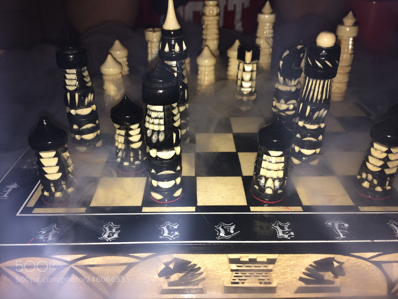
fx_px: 333
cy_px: 150
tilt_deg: -29.4
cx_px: 199
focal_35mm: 29
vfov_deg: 48.2
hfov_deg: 61.7
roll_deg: +0.9
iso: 32
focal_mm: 4.15
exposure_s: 1/83
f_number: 2.2
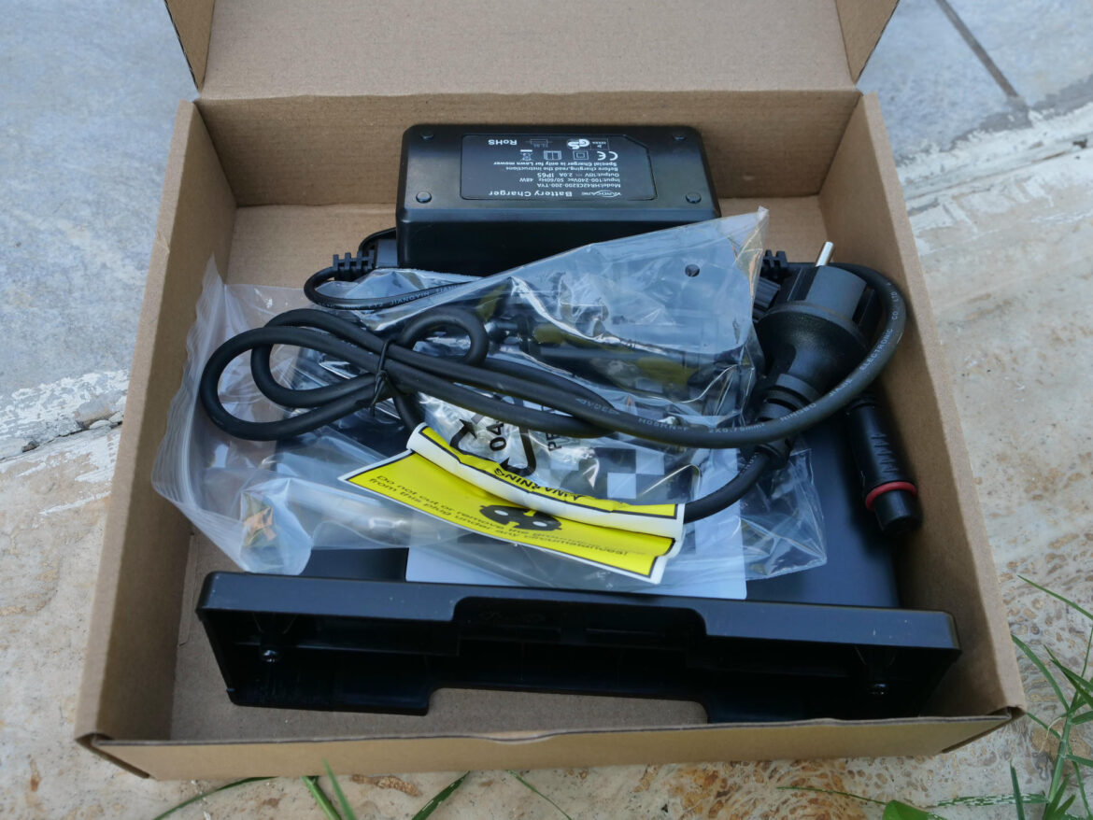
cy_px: 410
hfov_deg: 53.9
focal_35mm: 34
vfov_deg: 41.8
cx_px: 546
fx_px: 1074
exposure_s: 1/400
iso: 400
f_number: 5
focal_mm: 17
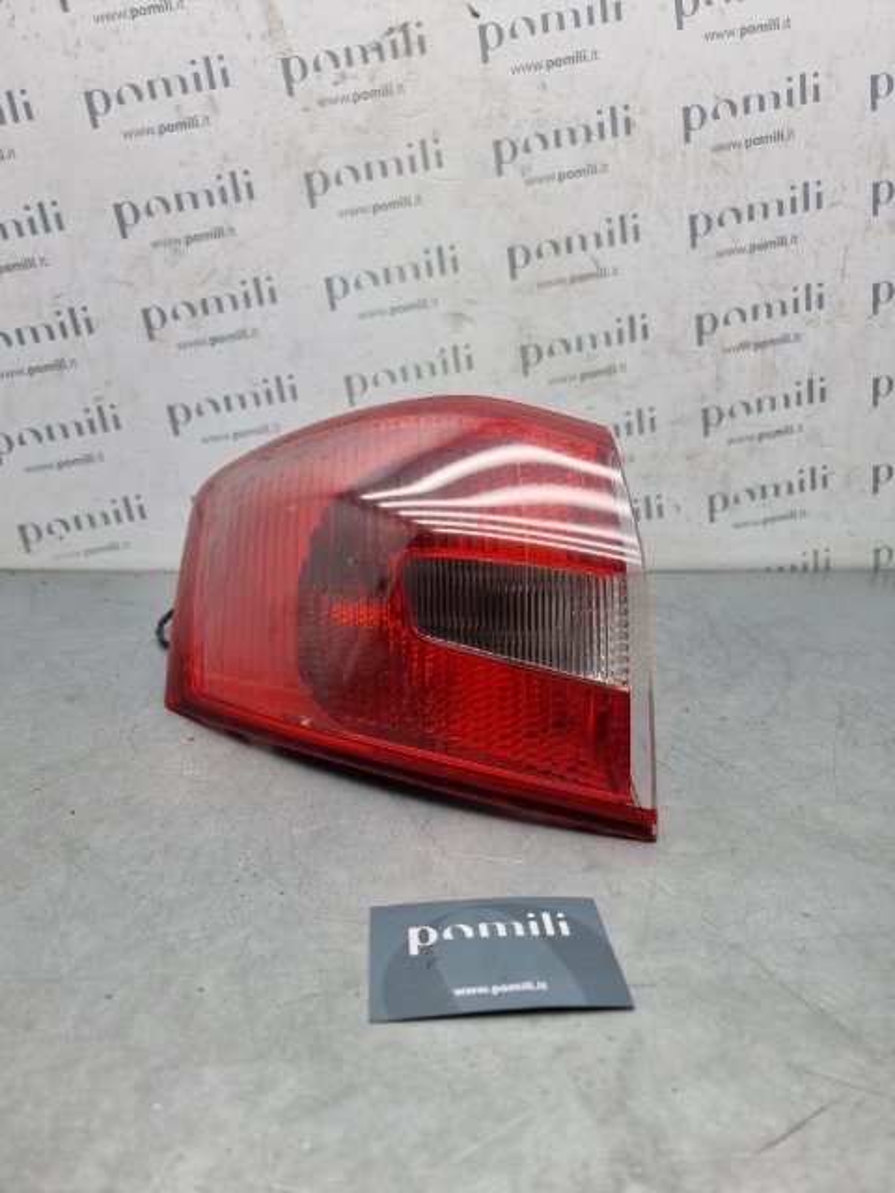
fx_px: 827
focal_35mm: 24
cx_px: 448
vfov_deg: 71.6
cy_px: 596
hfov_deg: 56.8
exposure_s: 1/233
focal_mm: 6.7
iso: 50
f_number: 1.8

++++++

■ Exercise description ■
Once the line holding "hfov_deg: 53.9" is found, set down that line and every line after it, exactly, through the last line of the records above, omitting pictures.

■ Response to this task ■
hfov_deg: 53.9
focal_35mm: 34
vfov_deg: 41.8
cx_px: 546
fx_px: 1074
exposure_s: 1/400
iso: 400
f_number: 5
focal_mm: 17
fx_px: 827
focal_35mm: 24
cx_px: 448
vfov_deg: 71.6
cy_px: 596
hfov_deg: 56.8
exposure_s: 1/233
focal_mm: 6.7
iso: 50
f_number: 1.8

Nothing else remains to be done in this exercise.